Tour de France favourites Chris Froome and Richie Porte believe this year's race will keep fans enthralled right to the end.
With a limited number of high mountain summit finishes and only 36.5km of time-trialling, Australian Porte says the other stages will be a "free for all" that could "turn the race upside down" while Froome insisted it will "favour more aggressive riders".
Briton Froome is aiming for a fourth Tour title having won already in 2013, 2015 and last year, while Porte, his former Team Sky domestique, is looking to deliver on his strong pre-Tour form.
Throw in the likes of last year's Vuelta a Espana winner Nairo Quintana, Spanish veteran and two-time former champion Alberto Contador, French hope Romain Bardet and Criterium du Dauphine winner Jakob Fuglsang, and a major battle is expected over the next three weeks.
With 3,540km of racing ahead, starting with Saturday's 14km time-trial around Dusseldorf, much will happen before the Grand Boucle arrives in Paris on July 23, but Froome's Sky boss Dave Brailsford believes no-one can afford to simply sit back and wait to see what others are doing.
"It's pretty obvious that whoever's going to win this race is going to have to be pretty offensive," said Brailsford.
"It's going to be a pretty open and exciting race, one where you've got to be on the front foot.

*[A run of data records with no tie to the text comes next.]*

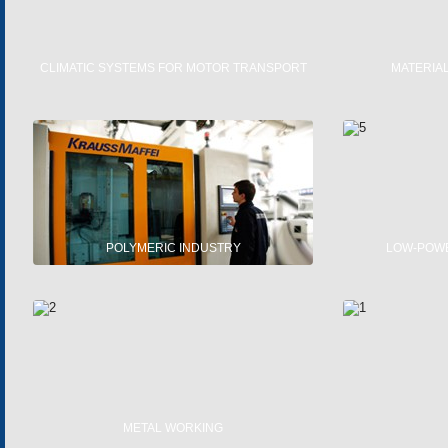
CLIMATIC SYSTEMS FOR MOTOR TRANSPORT
MATERIA
FLUID HEATERS
SINGLE-
CLIMATIC SYSTEMS
NA
SUN-ROOFS AND VENTIPANES
FUNC
SE
POLYMERIC INDUSTRY
LOW-POW
PRODUCTION OF POLYMERIC MATERIALS
AC E
POLYSTERENE PRODUCTS
DC E
MOT
METAL WORKING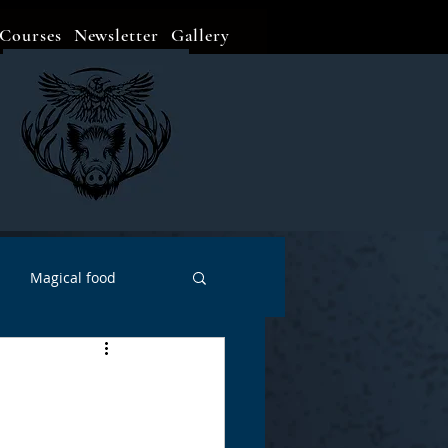
Courses
Newsletter
Gallery
Magical food
Meditation
Events
Witch Go To...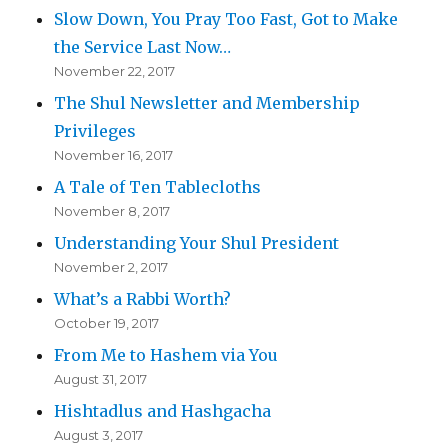
Slow Down, You Pray Too Fast, Got to Make
the Service Last Now…
November 22, 2017
The Shul Newsletter and Membership
Privileges
November 16, 2017
A Tale of Ten Tablecloths
November 8, 2017
Understanding Your Shul President
November 2, 2017
What’s a Rabbi Worth?
October 19, 2017
From Me to Hashem via You
August 31, 2017
Hishtadlus and Hashgacha
August 3, 2017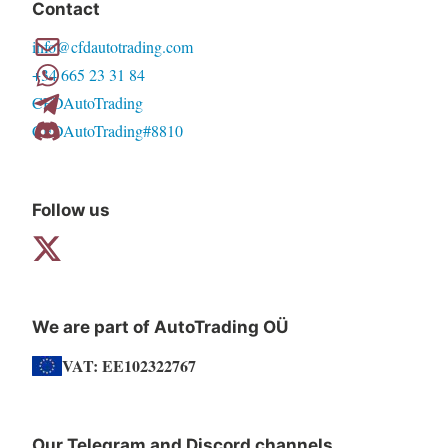
Contact
options
info@cfdautotrading.com
may
+34 665 23 31 84
be
CFDAutoTrading
chosen
CFDAutoTrading#8810
on
the
product
Follow us
page
We are part of AutoTrading OÜ
VAT: EE102322767
Our Telegram and Discord channels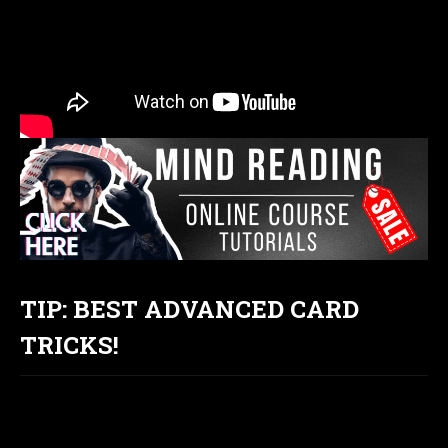
TIP: BEST ADVANCED CARD
TRICKS!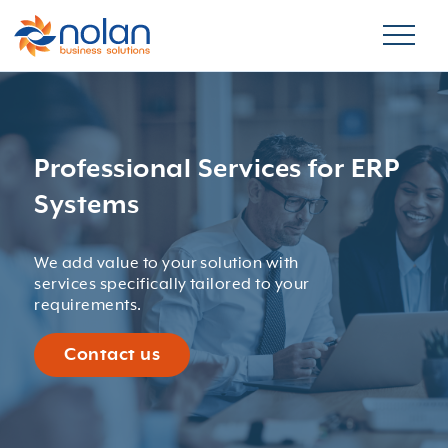
Professional Services for ERP
Systems
We add value to your solution with
services specifically tailored to your
requirements.
Contact us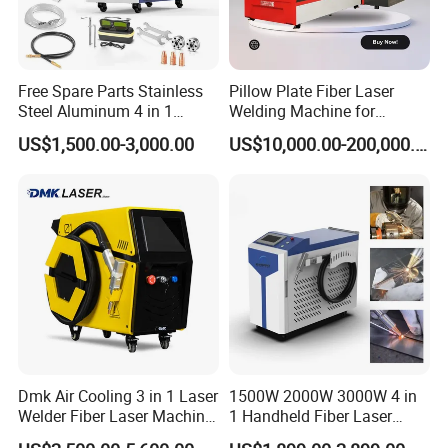
Free Spare Parts Stainless
Pillow Plate Fiber Laser
Steel Aluminum 4 in 1
Welding Machine for
Soldadura Laser Welder
Heating & Cooling Dimpled
US$1,500.00-3,000.00
US$10,000.00-200,000.00
3000W 2kw Portable Rust
Jacket Tank
Removal Fiber Laser Cutting
Cleaning Welding Machine
Price 1500W
Dmk Air Cooling 3 in 1 Laser
1500W 2000W 3000W 4 in
Welder Fiber Laser Machine
1 Handheld Fiber Laser
Laser Spot Welder Jewelry
Cutting Cleaning Welding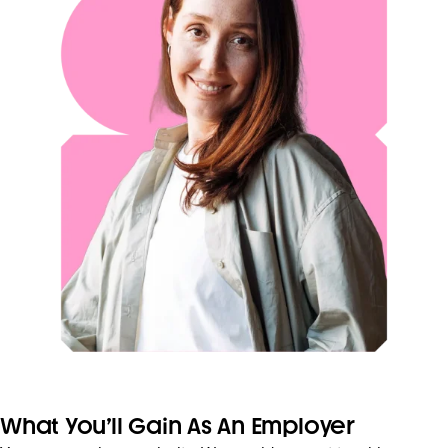
What You’ll Gain As An Employer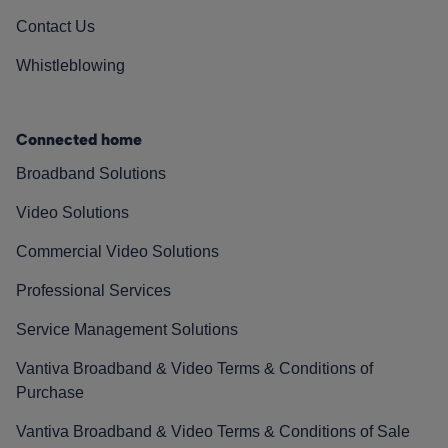
Contact Us
Whistleblowing
Connected home
Broadband Solutions
Video Solutions
Commercial Video Solutions
Professional Services
Service Management Solutions
Vantiva Broadband & Video Terms & Conditions of
Purchase
Vantiva Broadband & Video Terms & Conditions of Sale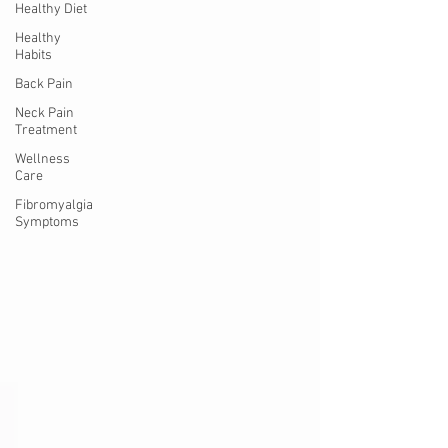
Healthy Diet
Healthy
Habits
Back Pain
Neck Pain
Treatment
Wellness
Care
Fibromyalgia
Symptoms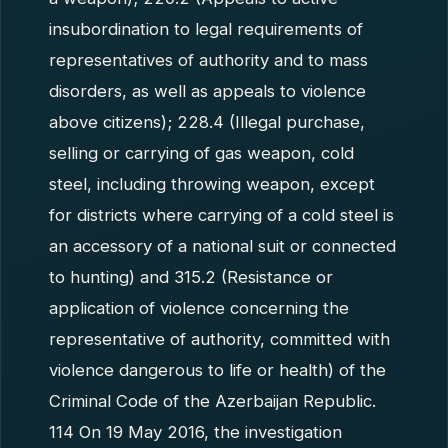
insubordination to legal requirements of
representatives of authority and to mass
disorders, as well as appeals to violence
above citizens); 228.4 (Illegal purchase,
selling or carrying of gas weapon, cold
steel, including throwing weapon, except
for districts where carrying of a cold steel is
an accessory of a national suit or connected
to hunting) and 315.2 (Resistance or
application of violence concerning the
representative of authority, committed with
violence dangerous to life or health) of the
Criminal Code of the Azerbaijan Republic.
114 On 19 May 2016, the investigation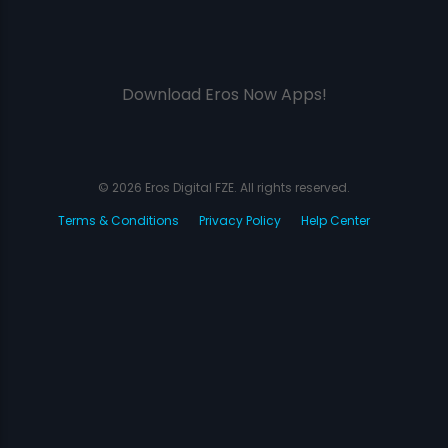
Download Eros Now Apps!
© 2026 Eros Digital FZE. All rights reserved.
Terms & Conditions
Privacy Policy
Help Center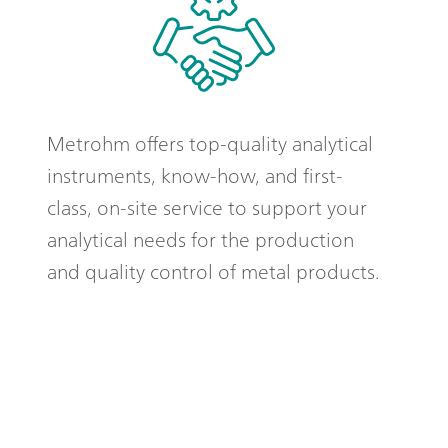
Metrohm offers top-quality analytical
instruments, know-how, and first-
class, on-site service to support your
analytical needs for the production
and quality control of metal products.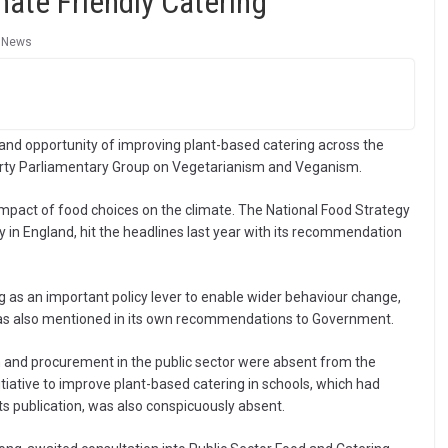
mate Friendly Catering
,
News
 and opportunity of improving plant-based catering across the
arty Parliamentary Group on Vegetarianism and Veganism.
impact of food choices on the climate. The National Food Strategy
y in England, hit the headlines last year with its recommendation
ng as an important policy lever to enable wider behaviour change,
s also mentioned in its own recommendations to Government.
 and procurement in the public sector were absent from the
tiative to improve plant-based catering in schools, which had
its publication, was also conspicuously absent.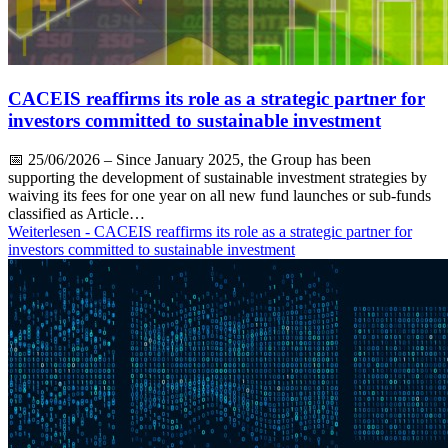
CACEIS reaffirms its role as a strategic partner for
investors committed to sustainable investment
📅
25/06/2026
– Since January 2025, the Group has been
supporting the development of sustainable investment strategies by
waiving its fees for one year on all new fund launches or sub-funds
classified as Article…
Weiterlesen
- CACEIS reaffirms its role as a strategic partner for
investors committed to sustainable investment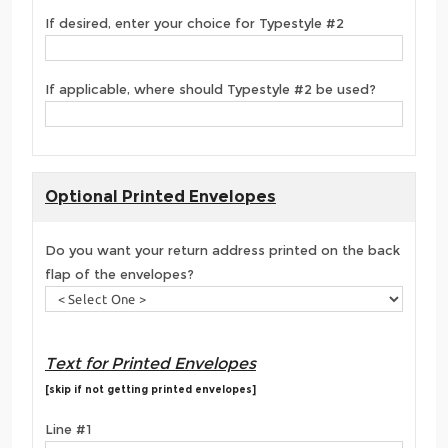
If desired, enter your choice for Typestyle #2
If applicable, where should Typestyle #2 be used?
Optional Printed Envelopes
Do you want your return address printed on the back
flap of the envelopes?
Text for Printed Envelopes
[skip if not getting printed envelopes]
Line #1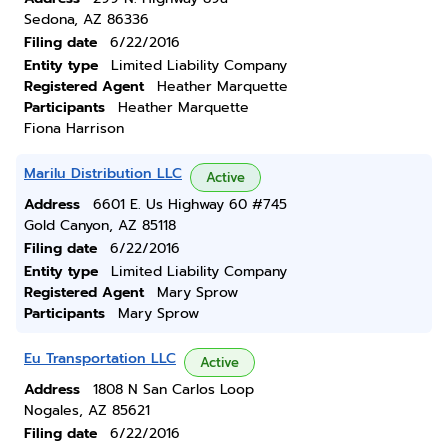
Sedona, AZ 86336
Filing date
6/22/2016
Entity type
Limited Liability Company
Registered Agent
Heather Marquette
Participants
Heather Marquette
Fiona Harrison
Marilu Distribution LLC
Active
Address
6601 E. Us Highway 60 #745
Gold Canyon, AZ 85118
Filing date
6/22/2016
Entity type
Limited Liability Company
Registered Agent
Mary Sprow
Participants
Mary Sprow
Eu Transportation LLC
Active
Address
1808 N San Carlos Loop
Nogales, AZ 85621
Filing date
6/22/2016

It's not going to be a defensive race, it's going to be an aggressive race."
Despite having already won three Tours and having become a father since his last success, Froome insists he hasn't lost any of the desire that took him to the top in the first place.
"The hunger hasn't got any less for me, I'm as motivated as ever as I've got so much more to race for now," said Froome, who like Porte is 32.
"This is potentially my fourth Tour de France title I'm here to try to get.
"It's massive, the challenge is even bigger this year. I feel as if the level of my rivals is even higher, on a difficult course as well.
"I'm here with all the motivation I had before."
'More than a two-horse race'
Froome and Porte have been taking turns this week to proclaim the other as the race favourite but Porte did admit that he doesn't feel Froome's Sky team is the "steamroller" it once was.
"Sky is probably not as strong as it was in the past, but how it affects their tactics I don't know," he said.
The Australian warned against focussing on a straight battle between him and his old team-mate, though.
"I don't think it's just going to be between Chris and I, there's so many brilliant bike riders here, you can't just focus on two guys," he said.
"It's more than a two-horse race."
Certainly, Colombian Quintana will be aiming for overall victory having finished second to Froome in 2013 and 2015 and third last year, when Bardet took second.
He's changed his preparation this year by riding in May's Giro d'Italia, believing he performs better in his second Grand Tour of the year than the first.
Contador knows how to win the Tour, although his best years are probably behind him.
His best Tour finish since being stripped of a third win in 2010 for doping was fourth in 2013.
Twice in the last three years he's failed to finish due to crashes.
Bardet's entire season revolves around the Tour while Dauphine winner Fuglsang could be a dark horse.
Quintana's Moivistar team-mate Alejandro Valverde has been the stand-out rider this year, winning the tours of Catalonia, Andalusia, Murcia and the Basque Country, as well as the two Ardennes Classics in Liege-Bastogne-Liege and Fleche Wallonne.
He wasn't at his best in the Dauphine but showed he's not lost any of his attacking flair as he launched a daring bid for victory on the final stage climb to the finish alongside Fabio Aru, the 2015 Vuelta winner from Italy and another strong outsider.